● STATED TASK
Count the lines of the records below that contain the word "name", and give only that number.
== WORKING DATA
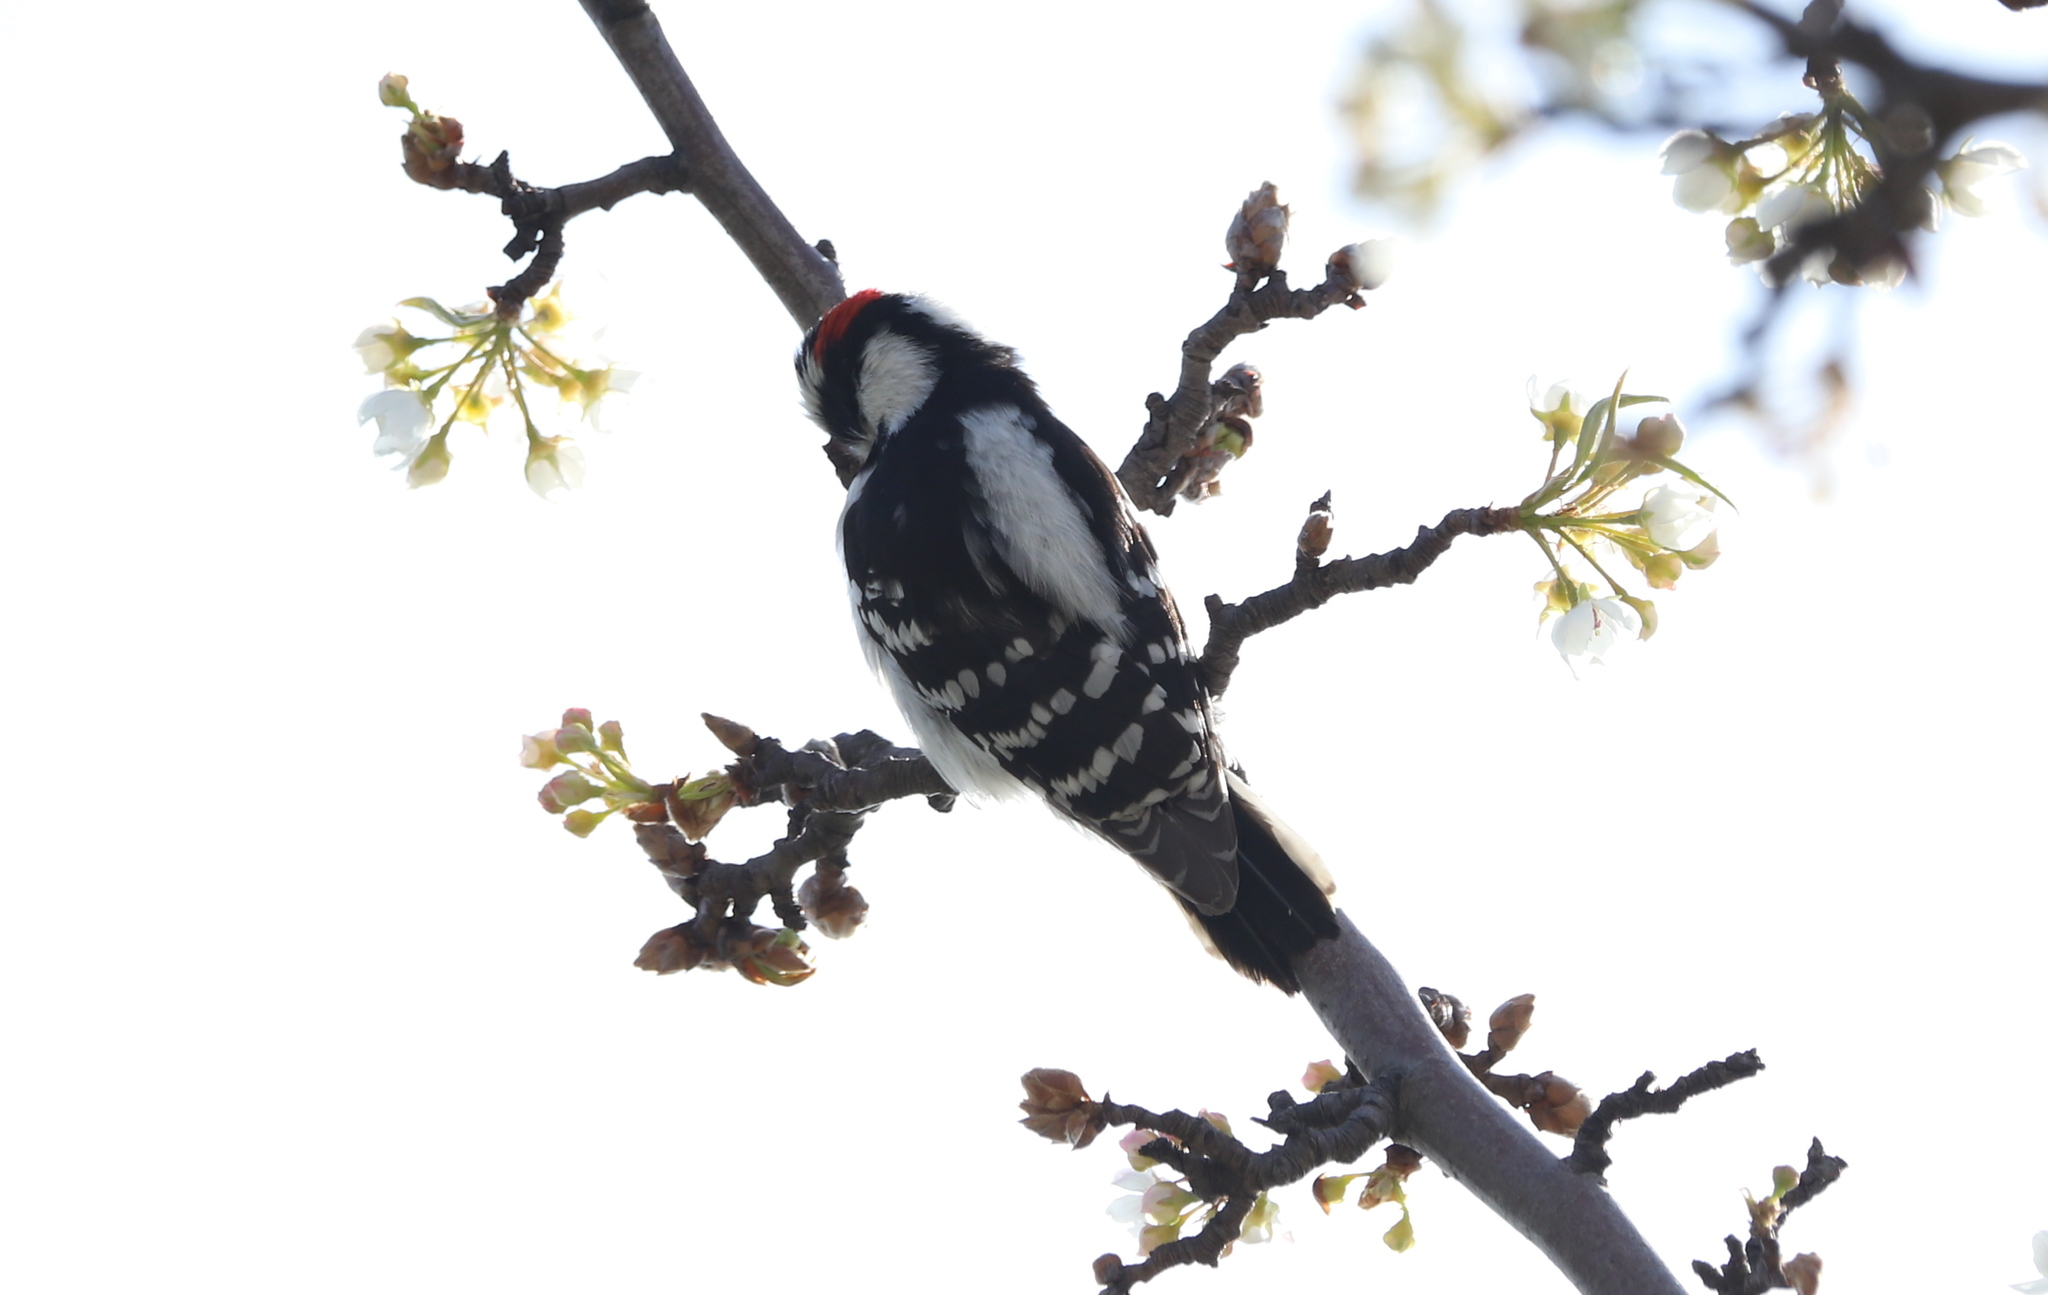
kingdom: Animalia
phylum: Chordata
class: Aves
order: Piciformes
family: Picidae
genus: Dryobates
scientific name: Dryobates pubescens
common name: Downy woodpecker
====
== WORKING DATA
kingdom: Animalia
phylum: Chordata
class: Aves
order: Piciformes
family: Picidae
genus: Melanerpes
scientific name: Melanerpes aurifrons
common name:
====
● SOLUTION TO THIS PROBLEM
4